The students of the World House, together with the staff of Rondine, were in Leuven, Belgium, to take part in the REstART Festival, an international event promoted by the European Forum for Restorative Justice (EFRJ) that brings together art and restorative justice with the aim of inspiring dialogue and transformation.
Participation in the festival renewed the long-standing collaboration with the EFRJ, a key network supported by the European Union and committed to the development and dissemination of restorative justice across EU Member States. A well-established partnership that had already seen Rondine Cittadella della Pace take part in the European Forum for Restorative Justice in Tallinn (May 2024), entitled “Just Times: Restorative Justice Responses in Dark Times”, through the testimonies of two young activists from the World House programme, Adelina Tërshani (Kosovo) and Elina Khachatryan (Armenia). This collaboration was further strengthened by the presence of the EFRJ at YouTopic Fest 2025.

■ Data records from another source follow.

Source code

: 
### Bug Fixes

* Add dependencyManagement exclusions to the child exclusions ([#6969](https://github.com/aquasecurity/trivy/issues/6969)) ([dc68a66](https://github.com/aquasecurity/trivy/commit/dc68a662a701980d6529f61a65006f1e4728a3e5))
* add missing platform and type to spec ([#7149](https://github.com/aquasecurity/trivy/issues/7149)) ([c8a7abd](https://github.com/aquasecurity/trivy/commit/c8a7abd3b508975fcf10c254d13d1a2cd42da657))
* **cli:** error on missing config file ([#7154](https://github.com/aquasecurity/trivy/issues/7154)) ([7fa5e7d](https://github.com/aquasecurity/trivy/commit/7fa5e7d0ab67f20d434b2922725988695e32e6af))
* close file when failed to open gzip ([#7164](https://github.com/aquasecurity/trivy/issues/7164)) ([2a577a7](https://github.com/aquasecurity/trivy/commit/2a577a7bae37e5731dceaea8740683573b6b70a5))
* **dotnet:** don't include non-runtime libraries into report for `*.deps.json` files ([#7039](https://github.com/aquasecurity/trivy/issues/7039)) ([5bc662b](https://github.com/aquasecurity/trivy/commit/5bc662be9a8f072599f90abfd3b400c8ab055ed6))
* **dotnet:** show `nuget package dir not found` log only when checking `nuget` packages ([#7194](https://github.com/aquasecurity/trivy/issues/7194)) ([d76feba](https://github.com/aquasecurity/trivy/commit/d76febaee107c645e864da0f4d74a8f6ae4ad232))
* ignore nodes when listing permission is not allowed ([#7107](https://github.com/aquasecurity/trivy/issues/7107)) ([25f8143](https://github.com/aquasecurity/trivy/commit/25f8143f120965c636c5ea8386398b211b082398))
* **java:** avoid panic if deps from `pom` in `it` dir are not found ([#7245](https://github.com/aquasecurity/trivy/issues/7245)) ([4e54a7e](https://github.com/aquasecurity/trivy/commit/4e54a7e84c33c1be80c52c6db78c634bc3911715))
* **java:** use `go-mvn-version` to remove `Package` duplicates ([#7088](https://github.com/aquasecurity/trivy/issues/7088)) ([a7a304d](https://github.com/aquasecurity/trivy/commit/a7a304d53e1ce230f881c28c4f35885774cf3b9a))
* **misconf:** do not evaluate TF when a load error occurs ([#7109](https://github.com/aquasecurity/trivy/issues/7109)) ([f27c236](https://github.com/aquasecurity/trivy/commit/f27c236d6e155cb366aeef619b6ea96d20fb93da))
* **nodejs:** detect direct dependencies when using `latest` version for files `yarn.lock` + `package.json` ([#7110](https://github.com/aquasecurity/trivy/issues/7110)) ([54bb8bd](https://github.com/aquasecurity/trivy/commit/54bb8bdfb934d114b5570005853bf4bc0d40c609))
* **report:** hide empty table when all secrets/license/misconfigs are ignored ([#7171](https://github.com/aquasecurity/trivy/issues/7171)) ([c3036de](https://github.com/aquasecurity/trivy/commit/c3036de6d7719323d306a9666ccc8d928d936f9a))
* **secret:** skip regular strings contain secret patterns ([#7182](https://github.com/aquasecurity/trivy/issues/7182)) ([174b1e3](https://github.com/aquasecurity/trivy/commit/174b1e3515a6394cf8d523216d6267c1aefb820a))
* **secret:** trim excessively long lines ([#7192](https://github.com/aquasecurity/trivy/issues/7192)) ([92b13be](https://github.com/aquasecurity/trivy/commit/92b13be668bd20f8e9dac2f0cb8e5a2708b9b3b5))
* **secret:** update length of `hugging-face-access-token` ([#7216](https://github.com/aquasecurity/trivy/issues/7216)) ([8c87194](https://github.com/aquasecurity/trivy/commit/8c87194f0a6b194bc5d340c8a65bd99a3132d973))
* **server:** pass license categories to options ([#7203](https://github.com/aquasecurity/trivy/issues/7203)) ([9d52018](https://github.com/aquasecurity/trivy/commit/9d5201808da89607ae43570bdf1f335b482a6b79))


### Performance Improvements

The REstART Festival also hosted the exhibition Finding Oneself in Translation, curated by Adelina Tërshani herself, which – through stories and photographs – showed how language can be transformed from a barrier into a bridge. The 12 words of the Rondine Method thus became opportunities for encounter and dialogue, capable of turning prejudice into values of empathy and reconciliation.
A central event of the festival was the performance – non-performance – Dissonanze in Accordo, which brought to the stage the real-life testimonies of young people from Rondine’s World House, coming from countries affected by conflict and committed to learning how to live and engage in dialogue with the “enemy”.
Through words and music, the performance narrated the journey from conflict to reconciliation, showing how inherited hatred can be transformed into human encounter. The two dimensions intertwined and merged into a single voice: dissonances slowly came into harmony to convey a new message. The performance offered an artistic transposition of Rondine’s message, telling the story of the daily work of conflict resolution carried out at the Cittadella della Pace, on the banks of the Arno River, in the heart of Tuscany.
The intensity of the storytelling was further enhanced by the collaboration with the Orchestra Instabile of OIDA from Arezzo.
The initiative was part of the activities of the Leaders for Peace campaign, in the days leading up to 10 December, International Human Rights Day and the anniversary of the signing of the Universal Declaration of Human Rights. A symbolic date for Rondine, which on 10 December 2018 launched the Leaders for Peace campaign: a proposal presented to the United Nations and addressed to governments worldwide, calling for investment in the training of new peace leaders and the introduction of human rights education into national school curricula.